GlaxoSmithKline (NYSE:GSK) and drug partner Human Genome Sciences (NASDAQ:HGSI) have started clinical trials on a different version of lupus drug Benlysta that would be easier to administer to patients.
Benlysta is currently administered by intravenous infusion. The companies have started a phase 3 clinical trial to test a once-a-week injectable version of the drug. Studies are being conducted at 200 sites around the world. GSK and HGS expect initial results in the second half of 2014. The primary efficacy endpoint of the trial is a response rate after one year.
Benlysta received U.S. Food and Drug Administration approval in March, becoming the first new lupus treatment in more than 50 years. London-based GSK, which has its U.S. headquarters in Research Triangle Park, North Carolina, has partnered with Maryland-based HGS on the drug since 2006.
The Lupus Foundation of America estimates that 5 million people worldwide live with some form of the disease. HGS’ own research estimates that 200,000 patients in the United States have been diagnosed with moderate-to-severe lupus that could benefit from treatment with Benlysta.

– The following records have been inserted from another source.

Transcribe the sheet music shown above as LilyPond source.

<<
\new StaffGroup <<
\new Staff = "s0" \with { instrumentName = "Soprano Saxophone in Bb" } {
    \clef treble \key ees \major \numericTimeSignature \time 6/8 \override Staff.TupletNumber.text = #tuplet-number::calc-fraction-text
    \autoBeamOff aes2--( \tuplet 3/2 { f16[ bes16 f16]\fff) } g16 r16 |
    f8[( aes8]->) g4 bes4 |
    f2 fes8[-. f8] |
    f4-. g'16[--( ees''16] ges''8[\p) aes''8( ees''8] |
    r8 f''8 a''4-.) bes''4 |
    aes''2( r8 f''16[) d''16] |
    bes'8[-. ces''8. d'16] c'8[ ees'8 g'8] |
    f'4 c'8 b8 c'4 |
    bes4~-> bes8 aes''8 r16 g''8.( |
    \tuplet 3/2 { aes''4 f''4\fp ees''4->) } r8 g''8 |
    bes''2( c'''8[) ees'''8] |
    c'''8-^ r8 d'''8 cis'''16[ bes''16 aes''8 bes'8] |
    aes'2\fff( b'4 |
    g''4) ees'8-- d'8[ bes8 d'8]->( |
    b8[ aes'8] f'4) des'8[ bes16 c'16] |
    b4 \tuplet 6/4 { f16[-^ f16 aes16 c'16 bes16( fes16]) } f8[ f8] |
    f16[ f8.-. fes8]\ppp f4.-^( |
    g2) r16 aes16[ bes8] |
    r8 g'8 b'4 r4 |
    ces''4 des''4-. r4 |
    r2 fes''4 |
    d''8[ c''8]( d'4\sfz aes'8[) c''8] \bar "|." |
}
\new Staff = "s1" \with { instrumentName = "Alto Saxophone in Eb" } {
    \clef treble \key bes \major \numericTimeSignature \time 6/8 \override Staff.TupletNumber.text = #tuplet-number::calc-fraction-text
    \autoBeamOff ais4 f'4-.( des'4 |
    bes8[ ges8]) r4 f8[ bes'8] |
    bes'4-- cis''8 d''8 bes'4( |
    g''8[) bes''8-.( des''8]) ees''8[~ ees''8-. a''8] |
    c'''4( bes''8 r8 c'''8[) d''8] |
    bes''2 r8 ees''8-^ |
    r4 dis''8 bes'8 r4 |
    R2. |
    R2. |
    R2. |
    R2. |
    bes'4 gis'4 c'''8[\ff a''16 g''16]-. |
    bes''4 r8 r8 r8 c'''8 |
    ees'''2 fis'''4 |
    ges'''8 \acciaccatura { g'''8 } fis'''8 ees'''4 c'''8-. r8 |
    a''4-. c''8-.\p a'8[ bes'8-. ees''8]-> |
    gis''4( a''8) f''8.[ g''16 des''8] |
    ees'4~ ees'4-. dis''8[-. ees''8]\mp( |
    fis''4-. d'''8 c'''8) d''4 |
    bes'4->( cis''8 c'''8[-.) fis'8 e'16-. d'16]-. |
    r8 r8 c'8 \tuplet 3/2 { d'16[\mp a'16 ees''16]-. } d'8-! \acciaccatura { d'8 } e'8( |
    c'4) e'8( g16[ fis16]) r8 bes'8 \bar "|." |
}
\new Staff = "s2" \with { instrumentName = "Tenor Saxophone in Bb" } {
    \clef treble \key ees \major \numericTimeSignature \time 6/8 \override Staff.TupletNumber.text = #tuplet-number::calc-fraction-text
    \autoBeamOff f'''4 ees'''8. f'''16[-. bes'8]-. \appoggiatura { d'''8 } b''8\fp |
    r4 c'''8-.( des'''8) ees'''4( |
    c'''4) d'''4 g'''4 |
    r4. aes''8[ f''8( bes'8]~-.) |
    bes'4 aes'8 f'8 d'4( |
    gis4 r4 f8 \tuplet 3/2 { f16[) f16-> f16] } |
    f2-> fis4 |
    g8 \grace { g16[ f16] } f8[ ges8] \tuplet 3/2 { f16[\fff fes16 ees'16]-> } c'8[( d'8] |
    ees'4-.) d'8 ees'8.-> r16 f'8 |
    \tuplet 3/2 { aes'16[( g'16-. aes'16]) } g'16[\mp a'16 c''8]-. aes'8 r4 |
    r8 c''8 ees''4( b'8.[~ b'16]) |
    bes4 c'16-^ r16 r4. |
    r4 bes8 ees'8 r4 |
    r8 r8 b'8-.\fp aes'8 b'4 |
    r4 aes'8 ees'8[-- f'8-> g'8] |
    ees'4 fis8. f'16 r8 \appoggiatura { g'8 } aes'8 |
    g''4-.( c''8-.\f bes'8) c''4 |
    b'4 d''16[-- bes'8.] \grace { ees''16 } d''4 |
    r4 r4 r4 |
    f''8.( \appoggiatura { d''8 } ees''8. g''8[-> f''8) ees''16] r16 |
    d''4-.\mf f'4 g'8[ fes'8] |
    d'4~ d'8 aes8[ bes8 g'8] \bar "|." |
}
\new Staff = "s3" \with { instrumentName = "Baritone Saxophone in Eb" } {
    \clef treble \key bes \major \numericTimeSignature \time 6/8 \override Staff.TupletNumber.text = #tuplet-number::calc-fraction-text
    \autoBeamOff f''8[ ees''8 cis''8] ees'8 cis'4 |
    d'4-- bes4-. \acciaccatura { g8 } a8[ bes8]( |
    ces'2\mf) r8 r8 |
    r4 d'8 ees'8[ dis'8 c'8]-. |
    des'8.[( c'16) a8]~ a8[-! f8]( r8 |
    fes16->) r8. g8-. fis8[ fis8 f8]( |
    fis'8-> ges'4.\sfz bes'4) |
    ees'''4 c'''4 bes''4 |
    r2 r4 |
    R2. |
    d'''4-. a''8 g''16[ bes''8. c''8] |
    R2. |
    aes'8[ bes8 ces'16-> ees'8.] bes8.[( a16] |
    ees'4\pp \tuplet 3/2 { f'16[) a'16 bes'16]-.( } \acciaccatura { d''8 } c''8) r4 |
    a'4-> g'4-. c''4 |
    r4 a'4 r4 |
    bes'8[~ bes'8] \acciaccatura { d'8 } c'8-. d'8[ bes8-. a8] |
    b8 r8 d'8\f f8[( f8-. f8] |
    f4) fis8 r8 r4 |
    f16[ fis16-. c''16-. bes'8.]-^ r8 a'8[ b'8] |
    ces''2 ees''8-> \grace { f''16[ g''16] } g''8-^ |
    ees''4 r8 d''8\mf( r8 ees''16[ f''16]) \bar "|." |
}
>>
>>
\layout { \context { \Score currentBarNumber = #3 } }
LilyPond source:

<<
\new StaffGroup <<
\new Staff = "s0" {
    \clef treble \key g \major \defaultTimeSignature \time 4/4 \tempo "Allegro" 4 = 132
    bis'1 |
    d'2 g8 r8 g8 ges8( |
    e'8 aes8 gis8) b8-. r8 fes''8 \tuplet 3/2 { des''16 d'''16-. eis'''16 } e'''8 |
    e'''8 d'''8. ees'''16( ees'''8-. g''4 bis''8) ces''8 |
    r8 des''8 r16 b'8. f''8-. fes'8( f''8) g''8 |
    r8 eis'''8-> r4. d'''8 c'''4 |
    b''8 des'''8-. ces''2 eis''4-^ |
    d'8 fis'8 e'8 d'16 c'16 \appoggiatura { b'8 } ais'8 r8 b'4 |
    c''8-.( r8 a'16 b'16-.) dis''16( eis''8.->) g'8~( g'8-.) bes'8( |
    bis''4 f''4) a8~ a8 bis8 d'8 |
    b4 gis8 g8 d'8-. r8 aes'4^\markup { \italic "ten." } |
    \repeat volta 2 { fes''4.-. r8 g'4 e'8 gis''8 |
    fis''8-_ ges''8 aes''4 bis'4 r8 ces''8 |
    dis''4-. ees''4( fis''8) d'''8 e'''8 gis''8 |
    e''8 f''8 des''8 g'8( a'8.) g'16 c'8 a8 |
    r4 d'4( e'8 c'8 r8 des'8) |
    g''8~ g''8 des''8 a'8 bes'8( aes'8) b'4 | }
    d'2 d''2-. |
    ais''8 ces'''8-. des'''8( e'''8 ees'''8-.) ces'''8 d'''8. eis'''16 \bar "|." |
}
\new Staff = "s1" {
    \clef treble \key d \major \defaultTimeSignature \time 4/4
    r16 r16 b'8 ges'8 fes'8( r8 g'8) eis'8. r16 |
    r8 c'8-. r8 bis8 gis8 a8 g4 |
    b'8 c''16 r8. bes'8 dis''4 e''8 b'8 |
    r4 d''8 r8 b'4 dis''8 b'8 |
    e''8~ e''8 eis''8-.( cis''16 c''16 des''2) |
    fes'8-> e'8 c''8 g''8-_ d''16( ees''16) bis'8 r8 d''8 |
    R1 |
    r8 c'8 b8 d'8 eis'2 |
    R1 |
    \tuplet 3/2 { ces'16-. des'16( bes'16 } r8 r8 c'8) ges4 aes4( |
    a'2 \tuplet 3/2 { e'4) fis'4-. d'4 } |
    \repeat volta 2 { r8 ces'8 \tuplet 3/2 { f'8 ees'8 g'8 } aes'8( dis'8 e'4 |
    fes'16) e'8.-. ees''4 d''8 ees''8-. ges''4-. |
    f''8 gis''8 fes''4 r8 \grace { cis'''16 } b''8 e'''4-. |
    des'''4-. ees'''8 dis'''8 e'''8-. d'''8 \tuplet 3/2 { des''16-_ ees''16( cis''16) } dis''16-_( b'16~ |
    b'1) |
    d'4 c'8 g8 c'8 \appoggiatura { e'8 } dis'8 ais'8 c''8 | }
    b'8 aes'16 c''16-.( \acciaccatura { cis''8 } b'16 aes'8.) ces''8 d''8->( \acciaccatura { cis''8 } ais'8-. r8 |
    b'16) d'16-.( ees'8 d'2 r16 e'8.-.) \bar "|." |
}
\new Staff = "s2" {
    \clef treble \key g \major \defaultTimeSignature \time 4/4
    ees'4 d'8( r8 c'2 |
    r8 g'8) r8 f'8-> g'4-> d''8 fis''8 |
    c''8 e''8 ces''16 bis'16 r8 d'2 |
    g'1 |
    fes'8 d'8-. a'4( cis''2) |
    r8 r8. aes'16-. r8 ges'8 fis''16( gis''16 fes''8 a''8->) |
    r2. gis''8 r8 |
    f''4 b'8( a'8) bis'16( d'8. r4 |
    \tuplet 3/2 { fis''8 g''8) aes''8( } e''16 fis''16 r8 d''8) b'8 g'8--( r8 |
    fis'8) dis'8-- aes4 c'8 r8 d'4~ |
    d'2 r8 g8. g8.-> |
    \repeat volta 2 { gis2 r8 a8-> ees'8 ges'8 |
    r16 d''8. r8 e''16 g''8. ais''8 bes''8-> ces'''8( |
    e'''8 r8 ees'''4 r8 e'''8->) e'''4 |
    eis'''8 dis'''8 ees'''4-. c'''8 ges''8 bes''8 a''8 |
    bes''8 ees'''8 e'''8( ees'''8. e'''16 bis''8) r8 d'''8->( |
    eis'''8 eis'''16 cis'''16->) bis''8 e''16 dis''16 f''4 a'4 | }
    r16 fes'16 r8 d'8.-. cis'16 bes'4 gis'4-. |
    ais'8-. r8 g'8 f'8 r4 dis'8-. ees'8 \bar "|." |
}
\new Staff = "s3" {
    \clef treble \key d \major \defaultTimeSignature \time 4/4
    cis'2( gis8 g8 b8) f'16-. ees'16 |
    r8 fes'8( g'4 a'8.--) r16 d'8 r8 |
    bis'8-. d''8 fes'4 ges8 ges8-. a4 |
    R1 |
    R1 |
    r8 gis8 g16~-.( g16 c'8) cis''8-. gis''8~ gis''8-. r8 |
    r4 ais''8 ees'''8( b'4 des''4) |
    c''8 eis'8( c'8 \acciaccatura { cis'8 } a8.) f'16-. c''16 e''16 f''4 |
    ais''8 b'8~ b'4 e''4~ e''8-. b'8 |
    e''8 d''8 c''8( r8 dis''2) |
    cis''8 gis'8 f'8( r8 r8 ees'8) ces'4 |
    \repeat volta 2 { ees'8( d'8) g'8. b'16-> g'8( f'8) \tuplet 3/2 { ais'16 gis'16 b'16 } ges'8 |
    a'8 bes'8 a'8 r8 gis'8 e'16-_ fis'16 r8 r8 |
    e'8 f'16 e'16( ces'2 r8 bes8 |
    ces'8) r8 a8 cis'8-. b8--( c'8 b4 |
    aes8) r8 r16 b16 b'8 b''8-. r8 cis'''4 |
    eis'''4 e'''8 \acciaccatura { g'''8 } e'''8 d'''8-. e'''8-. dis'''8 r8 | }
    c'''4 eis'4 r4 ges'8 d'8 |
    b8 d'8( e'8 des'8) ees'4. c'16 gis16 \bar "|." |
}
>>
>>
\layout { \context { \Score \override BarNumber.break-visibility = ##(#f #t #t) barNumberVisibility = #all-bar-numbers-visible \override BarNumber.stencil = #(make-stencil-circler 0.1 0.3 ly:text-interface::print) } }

An injectable version of Benlysta would be welcome by rheumatologists. BioTrends Research Group, which has been tracking Benlysta since its launch, has surveyed rheumatologists about the drug. The firm said that surveyed rheumatologists see Benlysta’s main benefit being its novel mechanism of action. But one of the drawbacks rheumatologists cite is its intravenous administration.
Benlysta generated net sales of $18.8 million in sales in the third quarter; $26.6 million for the first nine months of 2011. Since becoming available in the United States, the drug has also launched in Germany, Canada, Austria, Denmark, Finland, Hungary, Norway and Sweden.